AI will take construction robotics from hype to reality

Buildots attaches 360 cameras onto project managers’ hardhats to collect footage inside the construction site, flagging problems to be solved and tracking construction progress.
Written by Eileen Brown, Contributor

It seems inevitable that robots will have a big role in the construction industry, but until these machines can automatically prioritize tasks, project managers will still need to manually assess and appraise how the project is progressing.

However, the construction industry's productivity has trailed that of other sectors for decades, and there is a $1.6 trillion opportunity to close the gap, according to a McKinsey report.

AI and deep learning can make robotics useful across the construction industry. Now, Israel-based AI startup Buildots has been taking its first steps to make this happen.

Buildots attaches 360-degree cameras onto project managers' hardhats to collect footage inside the construction site and analyze the data.

On a typical site, there are tens of thousands of different construction activities. Tasks can be as small as installing a door handle, or as big as laying a brick wall.

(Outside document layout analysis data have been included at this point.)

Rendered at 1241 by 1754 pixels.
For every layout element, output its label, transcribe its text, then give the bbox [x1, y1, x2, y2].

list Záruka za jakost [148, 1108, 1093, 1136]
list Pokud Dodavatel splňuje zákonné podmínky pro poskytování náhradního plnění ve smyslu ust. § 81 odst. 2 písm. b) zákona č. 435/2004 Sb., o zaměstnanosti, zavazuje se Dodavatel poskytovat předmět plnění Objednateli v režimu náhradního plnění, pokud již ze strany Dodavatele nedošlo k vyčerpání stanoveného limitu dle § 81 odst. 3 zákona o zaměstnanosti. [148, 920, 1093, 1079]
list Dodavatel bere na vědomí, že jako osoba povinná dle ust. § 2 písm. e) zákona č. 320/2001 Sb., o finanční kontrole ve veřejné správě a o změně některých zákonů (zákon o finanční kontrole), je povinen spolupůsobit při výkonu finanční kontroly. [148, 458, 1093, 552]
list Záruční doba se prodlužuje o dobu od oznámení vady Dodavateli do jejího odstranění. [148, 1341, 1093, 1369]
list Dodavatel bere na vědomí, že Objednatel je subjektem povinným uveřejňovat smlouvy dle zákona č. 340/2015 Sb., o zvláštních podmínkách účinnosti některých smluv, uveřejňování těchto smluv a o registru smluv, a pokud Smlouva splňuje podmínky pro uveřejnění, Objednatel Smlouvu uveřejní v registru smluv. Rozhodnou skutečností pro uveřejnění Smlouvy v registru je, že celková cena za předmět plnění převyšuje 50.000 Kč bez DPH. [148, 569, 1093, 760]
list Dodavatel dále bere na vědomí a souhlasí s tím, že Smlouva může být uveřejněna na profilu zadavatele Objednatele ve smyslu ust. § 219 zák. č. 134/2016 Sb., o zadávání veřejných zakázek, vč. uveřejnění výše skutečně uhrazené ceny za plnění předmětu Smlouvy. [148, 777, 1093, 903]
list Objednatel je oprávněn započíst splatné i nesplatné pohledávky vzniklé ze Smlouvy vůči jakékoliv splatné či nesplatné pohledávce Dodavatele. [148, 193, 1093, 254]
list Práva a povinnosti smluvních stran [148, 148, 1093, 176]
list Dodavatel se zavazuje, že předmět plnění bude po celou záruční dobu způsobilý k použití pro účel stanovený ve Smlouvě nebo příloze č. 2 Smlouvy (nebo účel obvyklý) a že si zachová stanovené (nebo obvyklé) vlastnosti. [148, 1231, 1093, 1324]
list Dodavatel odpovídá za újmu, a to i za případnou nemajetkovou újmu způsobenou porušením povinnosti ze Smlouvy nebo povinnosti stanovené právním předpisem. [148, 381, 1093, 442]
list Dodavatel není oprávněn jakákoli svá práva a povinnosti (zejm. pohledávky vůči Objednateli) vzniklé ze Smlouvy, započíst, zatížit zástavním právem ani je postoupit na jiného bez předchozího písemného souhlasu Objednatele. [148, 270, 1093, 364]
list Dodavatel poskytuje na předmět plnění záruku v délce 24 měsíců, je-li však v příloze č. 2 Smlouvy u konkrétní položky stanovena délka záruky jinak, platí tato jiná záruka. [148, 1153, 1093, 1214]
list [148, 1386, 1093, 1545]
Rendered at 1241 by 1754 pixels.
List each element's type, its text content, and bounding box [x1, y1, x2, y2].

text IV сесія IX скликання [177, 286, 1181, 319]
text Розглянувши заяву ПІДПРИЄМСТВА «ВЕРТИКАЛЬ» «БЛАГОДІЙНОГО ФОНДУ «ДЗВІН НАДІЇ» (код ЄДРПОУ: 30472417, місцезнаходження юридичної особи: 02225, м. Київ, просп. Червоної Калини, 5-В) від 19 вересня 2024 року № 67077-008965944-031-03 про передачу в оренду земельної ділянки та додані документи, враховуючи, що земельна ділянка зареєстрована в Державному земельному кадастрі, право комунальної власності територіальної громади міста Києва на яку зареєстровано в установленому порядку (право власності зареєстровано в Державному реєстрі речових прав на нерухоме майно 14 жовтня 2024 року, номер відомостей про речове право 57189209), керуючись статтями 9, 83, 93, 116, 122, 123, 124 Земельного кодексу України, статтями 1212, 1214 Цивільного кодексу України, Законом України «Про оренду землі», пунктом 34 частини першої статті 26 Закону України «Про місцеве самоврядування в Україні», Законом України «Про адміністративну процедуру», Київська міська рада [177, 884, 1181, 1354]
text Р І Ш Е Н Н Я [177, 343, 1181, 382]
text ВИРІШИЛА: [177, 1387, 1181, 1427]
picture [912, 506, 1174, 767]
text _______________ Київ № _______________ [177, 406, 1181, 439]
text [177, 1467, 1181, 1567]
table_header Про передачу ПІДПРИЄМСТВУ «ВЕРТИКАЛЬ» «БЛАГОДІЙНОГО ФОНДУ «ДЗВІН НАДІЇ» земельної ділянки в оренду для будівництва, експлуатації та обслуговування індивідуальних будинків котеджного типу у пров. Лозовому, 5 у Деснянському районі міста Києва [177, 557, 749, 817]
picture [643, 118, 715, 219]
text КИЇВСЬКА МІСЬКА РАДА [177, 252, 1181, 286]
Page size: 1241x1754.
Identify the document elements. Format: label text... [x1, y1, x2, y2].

A project manager -- who wants to validate that a room is progressing as planned -- needs to open multiple designs, a schedule file, and start measuring positions and verifying progress for each of the tasks. This can lead to some areas being checked only once, instead of on an on-going basis.

The Buildots platform creates the construction control room, by automatically the data captured using the cameras, and compares it to the designs and project schedule.

It analyzes every electrical outlet, wall, or window, separately to determine its exact state relative to that expected on the plans. The comparison delivers a view of the design plan, flagging problems that can be solved, and accurately tracking progress.

Deep learning models and algorithms such as the AI-based image stabilization engine, person data removal which removes people, phone/tablet screens, and paper notes and status classification can transform the visual data into insights.

Although humans can naturally analyze the layout of the space and see what still needs to be done, replacing that with technology requires high-end imaging devices and complex algorithms.

During the build of its AI architecture, the company noticed that in a typical apartment, there would usually be over 50 electrical outlets. This means that after building a few floors, there would easily be a thousand different outlets installed.

As those outlets are now captured a few times a week, using a hard hat camera, the outlet is captured from multiple angles, meaning hundreds of thousands of different images of those outlets.

In most cases, those same outlet types would be installed on every other floor in the building, often in the same location. The data from the first few weeks shows a thousand different physical instances, from hundreds of different angles, in different light conditions.

While data is collected, the models are constantly retrained and are overfitted for that specific project, allowing extremely high precision levels within that project.

The platform provides a general awareness that can be used to integrate other technologies like robotics into construction plans without having to spend time and resources directing them.

More accuracy will lead to greater productivity and cost savings -- and that could only be a good thing -- no matter what industry it happens to be.